Deze reportage verscheen in Bijzijn Editie Zieken-huizen, jaargang 2, nummer 4, juli 2007
Obstipatieproblemen
Obstipatieproblemen komen veel voor bij kinderen, zowel bij jongens als bij meisjes. Soms is er een medische oorzaak, zoals de ziekte van Hirschsprung, maar meestal is de oorzaak psychologisch of pedagogisch van aard. Er is bijvoorbeeld sprake van een verkeerde voeding of een te strikte zindelijkheidstraining. Ook vergeten kinderen vaak om naar de wc te gaan, vinden ze het vies of associëren ze het met pijn, waardoor ze het probleem juist verergeren. Soms zijn ook de regels op school te strikt. Kinderen mogen pas naar de wc als het pauze is en dan hoeven ze niet meer. Veel ouders merken pas laat dat hun kind last heeft van obstipatie, bijvoorbeeld als het kind vegen in de broek heeft, poep verliest of klaagt over buikpijn.

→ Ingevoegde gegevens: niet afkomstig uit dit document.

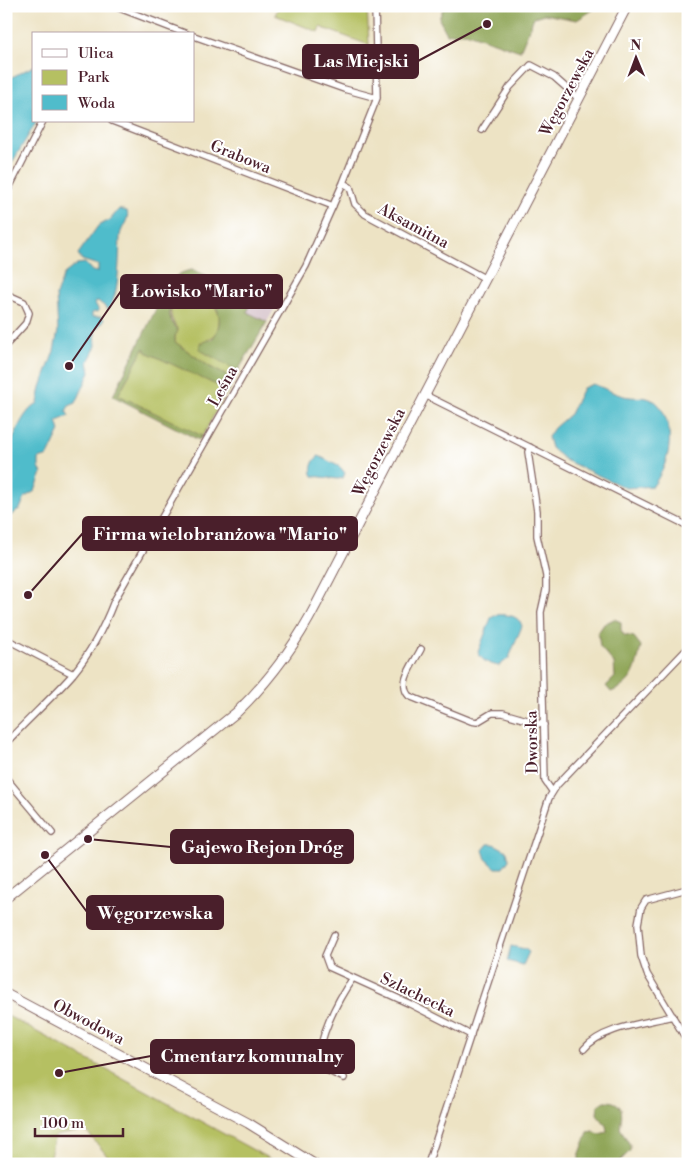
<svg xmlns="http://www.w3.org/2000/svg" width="694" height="1170" viewBox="0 0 694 1170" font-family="'Libre Bodoni',serif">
<rect width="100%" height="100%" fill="#fff"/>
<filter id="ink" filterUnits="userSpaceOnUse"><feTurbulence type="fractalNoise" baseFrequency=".02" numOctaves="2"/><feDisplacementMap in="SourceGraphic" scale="10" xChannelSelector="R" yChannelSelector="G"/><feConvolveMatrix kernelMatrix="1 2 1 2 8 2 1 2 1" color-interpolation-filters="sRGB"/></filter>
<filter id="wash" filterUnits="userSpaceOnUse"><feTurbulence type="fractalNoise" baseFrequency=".0096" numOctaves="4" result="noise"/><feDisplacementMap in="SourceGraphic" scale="20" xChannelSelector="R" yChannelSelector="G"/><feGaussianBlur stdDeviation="1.12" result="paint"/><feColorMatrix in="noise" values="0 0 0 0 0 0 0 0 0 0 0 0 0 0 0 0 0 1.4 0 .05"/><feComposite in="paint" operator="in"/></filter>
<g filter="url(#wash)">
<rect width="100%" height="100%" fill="#ede3c4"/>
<!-- industrial -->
<path fill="#d2bdc6" d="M254,299L275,308L267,322L247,312Z"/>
<!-- green -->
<path fill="#b5c062" stroke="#807046" d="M279,6H367L369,45L320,27L318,32L275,15Z
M191,293C207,292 214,303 220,317L217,334L204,342L236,370L239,369L201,439V436L118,395L144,348L231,378L210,367L175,342V336L178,330C165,310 170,303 191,293Z
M6,1015L279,1164H114L88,1133L81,1131L55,1136L48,1164H6Z"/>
<!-- forest -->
<path fill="#90a658" stroke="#6d6242" d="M444,6H599L577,20L544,14L534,17L520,51L465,32L447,34L439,19Z
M192,270L249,296L252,303L247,312L267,322L239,369L236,370L200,350V343L212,339C225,325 220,299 200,294C188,290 167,302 170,317C171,322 175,326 178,331L175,336V342L210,367L231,378L229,391L146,352L144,348L118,395L202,436L199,440L113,396L156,309C162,290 171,273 192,270Z
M614,619L621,622V630L624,635L634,637L641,646C636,669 634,683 611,692L606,686L615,677L614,663L600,647L598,633L604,624Z
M604,1101C624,1101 623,1112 620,1128L630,1145V1151L617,1164H579V1156L588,1132L593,1131L599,1134L607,1132L606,1125L597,1114L598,1105Z"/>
<!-- water -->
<path fill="#50bccb" stroke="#4d6e7b" d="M34,66V121H37L10,166H6V83L8,79Z
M119,209L127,211C130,220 121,227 120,236C119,253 120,297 108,309L98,301L95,303L99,311L92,313V317H102L104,320L95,331L96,346L88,362L90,372L76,403L69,406L66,411L69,416L57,421L60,431L48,456L39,459V468L42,473L35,491L25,497L20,509L6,519C6,502 3,476 7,460C11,442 22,411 38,403L41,387L54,351L58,331L56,295L64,274L77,264L85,263L92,271L98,272V265L82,260L78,254L98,226L110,220Z
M593,384C605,388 617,396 630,397C637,398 645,396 652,400C658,402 662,409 664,414C675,439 668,465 653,486L626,488L565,460L551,448L548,437L554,428L570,414L583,388Z
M319,456L340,467L345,473L343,478L338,479L313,476C309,470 313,459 319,456Z
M496,615C506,614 519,615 522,626L509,658L499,666C490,664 482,662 478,652L491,618Z
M488,844H494L507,851L509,860L503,868H496L486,859L483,850Z
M511,946L525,949L529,952L523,965L507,961Z"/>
</g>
<g filter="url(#ink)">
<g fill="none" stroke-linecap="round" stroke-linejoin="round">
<!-- minor casing -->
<g stroke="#836461" stroke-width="8">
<path id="minor" d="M114,6L187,34
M194,36L344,89L377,98
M112,121L333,206
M482,130L510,87L531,65L554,77L579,99
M343,183L350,187L355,204L365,214L486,279
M6,194L43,121
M6,294L24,302L29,313L26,323L6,345
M425,395L688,526
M530,447L528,452L537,511V536L546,576V590L541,612L545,781L552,791
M6,639L73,674
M421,649C414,663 397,683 409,696L471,721L477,722L492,713H503L544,725
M6,743C28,719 52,698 73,674C91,652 104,627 114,601L306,266L343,183L377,98L375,6
M6,778L52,833
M687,889L646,900L641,908L638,924L641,956L647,974L688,1042
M334,935L325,956L329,967L408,1003L471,1035
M584,1049C602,1027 646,1023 673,1016
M344,1078L322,1068C312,1046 340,996 353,978
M428,1164L549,798L557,785L688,648"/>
</g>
<!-- primary casing -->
<g stroke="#836461" stroke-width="11">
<path id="primary" d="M6,898L237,712C270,680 295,646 316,605L627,6
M6,994L248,1123L314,1164"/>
</g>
<!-- minor -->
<use href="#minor" stroke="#fff" stroke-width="5.5"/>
<!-- primary -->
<use href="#primary" stroke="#fff" stroke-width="9"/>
</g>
</g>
<g text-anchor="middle" stroke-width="4" stroke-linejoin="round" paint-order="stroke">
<!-- street labels -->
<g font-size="16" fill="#4a1f2b" stroke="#fff">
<text transform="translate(566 92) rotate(-62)" y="6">Węgorzewska</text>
<text transform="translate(241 156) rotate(22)" y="6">Grabowa</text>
<text transform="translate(414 225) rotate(28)" y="6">Aksamitna</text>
<text transform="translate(222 386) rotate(-61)" y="6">Leśna</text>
<text transform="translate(378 452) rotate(-63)" y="6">Węgorzewska</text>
<text transform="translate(531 742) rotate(-91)" y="6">Dworska</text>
<text transform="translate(418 994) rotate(26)" y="6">Szlachecka</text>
<text transform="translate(89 1021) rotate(28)" y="6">Obwodowa</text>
</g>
</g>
<!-- callouts -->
<path fill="none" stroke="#4a1f2b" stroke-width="2" d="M487 24L418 61M69 366L121 291M28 595L83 533M88 839L171 847M45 855L87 912M59 1073L151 1056"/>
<g fill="#4a1f2b" stroke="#fff" stroke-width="2">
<circle cx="487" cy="24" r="5"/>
<circle cx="69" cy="366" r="5"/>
<circle cx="28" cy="595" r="5"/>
<circle cx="88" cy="839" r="5"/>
<circle cx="45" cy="855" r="5"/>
<circle cx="59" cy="1073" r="5"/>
</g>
<g fill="#4a1f2b" stroke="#4a1f2b" stroke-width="2">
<rect x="303" y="45" width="115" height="33" rx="5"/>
<rect x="121" y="275" width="161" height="33" rx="5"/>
<rect x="83" y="517" width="274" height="33" rx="5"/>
<rect x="171" y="830" width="182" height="33" rx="5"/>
<rect x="87" y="896" width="136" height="33" rx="5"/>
<rect x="151" y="1040" width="203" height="33" rx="5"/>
</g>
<g font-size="18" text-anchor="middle" font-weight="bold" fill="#fff">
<text x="361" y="67">Las Miejski</text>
<text x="202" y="297">Łowisko "Mario"</text>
<text x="220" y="540">Firma wielobranżowa "Mario"</text>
<text x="262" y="853">Gajewo Rejon Dróg</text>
<text x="155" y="919">Węgorzewska</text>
<text x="252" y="1062">Cmentarz komunalny</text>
</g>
<!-- margin -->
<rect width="694" height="1170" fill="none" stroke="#fff" stroke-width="25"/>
<!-- legend -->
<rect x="32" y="32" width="162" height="90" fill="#ffffff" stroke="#b7a5aa"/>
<rect x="42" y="49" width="25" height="8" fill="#ffffff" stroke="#b7a5aa"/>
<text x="78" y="58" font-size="15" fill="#4a1f2b">Ulica</text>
<rect x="42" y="70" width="25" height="15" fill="#b5c062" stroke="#b7a5aa"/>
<text x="78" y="82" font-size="15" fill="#4a1f2b">Park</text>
<rect x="42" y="95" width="25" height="15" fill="#50bccb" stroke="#b7a5aa"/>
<text x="78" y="108" font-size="15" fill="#4a1f2b">Woda</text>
<!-- north arrow -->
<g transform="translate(636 58) rotate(359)" stroke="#ffffff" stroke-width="4" paint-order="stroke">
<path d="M0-4L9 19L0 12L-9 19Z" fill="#4a1f2b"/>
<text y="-8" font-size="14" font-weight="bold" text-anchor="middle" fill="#4a1f2b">N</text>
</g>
<!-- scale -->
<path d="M35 1128v8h88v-8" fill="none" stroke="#4a1f2b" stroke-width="2.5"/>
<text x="42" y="1128" font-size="15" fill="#4a1f2b" stroke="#ffffff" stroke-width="4" paint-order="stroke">100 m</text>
</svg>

De behandeling van obstipatie bij kinderen is vaak een langdurige aangelegenheid. Na vijf jaar intensief behandelen heeft 40 procent nog steeds klachten. De endeldarm raakt door de opeenhoping van poep vaak erg uitgerekt en het kan jaren duren voordat die weer normaal is. Door die uitrekking voelen kinderen geen of weinig aandrang en is kans op terugval groot.
PIPO-poli
Op de PIPO-poli in het Máxima Medisch Centrum komen jaarlijks ongeveer honderd nieuwe patiëntjes voor behandeling van obstipatieproblemen en fecale incontinentie. Incontinentie- en obstipatiepoli’s worden meestal bevolkt door kinderartsen, fysiotherapeuten, pedagogen en soms diëtisten. Natascha Kok is opgeleid tot kinderverpleegkundige en studeert nu psychologie. Voor de obstipatiepoli is ze opgeleid door kinderarts Tjon a Ten van het Máxima Medisch Centrum en ze liep stage in het AMC. Volgend jaar begint ze met een post hbo-opleiding Kinder Incontinentie Therapeut die door het Wilhelmina Kinder Ziekenhuis in Utrecht is ontwikkeld. Daarna mag ze ook met patiëntjes van de Plaspoli werken. Voor Kinder Obstipatietherapeut bestaat nog geen officiële opleiding.